■ **Task details**
From the data, return each line holding the word "elbow".

(Dataset records)
[Start of Attachment]

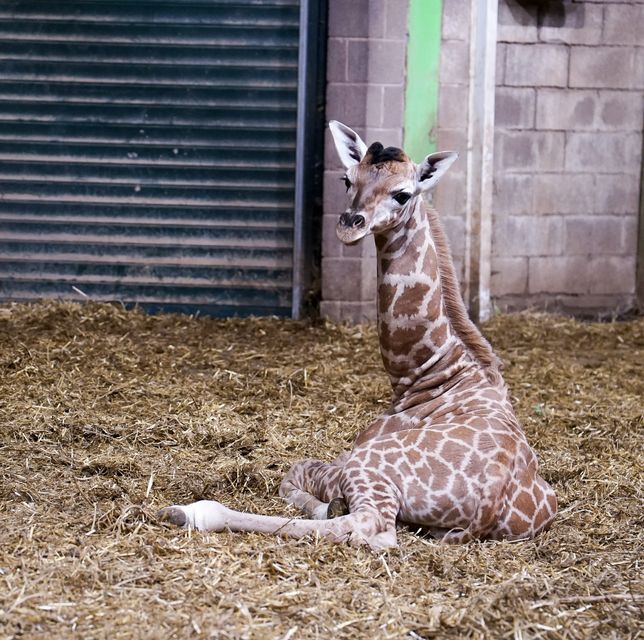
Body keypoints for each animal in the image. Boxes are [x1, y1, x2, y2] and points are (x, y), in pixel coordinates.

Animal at [158, 121, 556, 552]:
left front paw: (321, 504)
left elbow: (293, 473)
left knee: (370, 528)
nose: (350, 225)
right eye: (348, 179)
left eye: (403, 193)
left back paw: (190, 511)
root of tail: (488, 507)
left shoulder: (349, 455)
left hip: (367, 469)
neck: (430, 374)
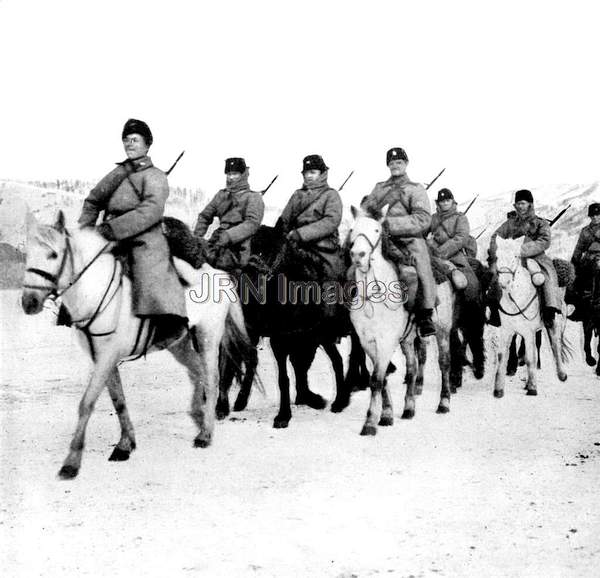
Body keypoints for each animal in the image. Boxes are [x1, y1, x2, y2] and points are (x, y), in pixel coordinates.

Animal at [213, 225, 368, 428]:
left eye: (273, 249)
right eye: (252, 247)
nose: (250, 275)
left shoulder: (298, 339)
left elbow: (296, 369)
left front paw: (290, 410)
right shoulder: (281, 341)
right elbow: (286, 375)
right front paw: (288, 411)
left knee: (351, 355)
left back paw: (348, 392)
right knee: (336, 360)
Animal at [346, 206, 454, 432]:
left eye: (377, 230)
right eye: (352, 229)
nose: (358, 255)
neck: (374, 297)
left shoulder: (385, 342)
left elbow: (377, 380)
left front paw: (370, 422)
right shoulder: (369, 343)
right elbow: (383, 379)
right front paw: (386, 414)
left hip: (442, 331)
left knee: (444, 363)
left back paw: (443, 403)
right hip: (407, 339)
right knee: (412, 369)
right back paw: (409, 407)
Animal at [490, 235, 568, 396]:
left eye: (515, 256)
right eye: (498, 256)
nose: (504, 282)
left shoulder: (528, 331)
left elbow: (531, 358)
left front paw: (532, 387)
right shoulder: (506, 330)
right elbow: (502, 356)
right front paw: (498, 389)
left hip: (554, 323)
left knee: (555, 344)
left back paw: (561, 374)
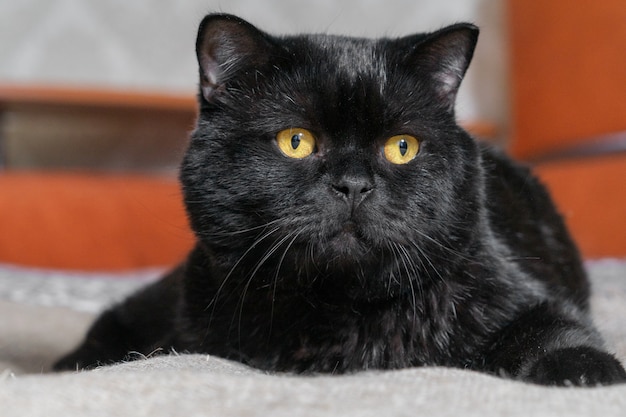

[End of Attachment]

■ **Written answer**
left elbow: (293, 473)
left elbow: (296, 369)
right elbow: (286, 375)
left elbow: (377, 380)
right elbow: (383, 379)
left elbow: (531, 358)
right elbow: (502, 356)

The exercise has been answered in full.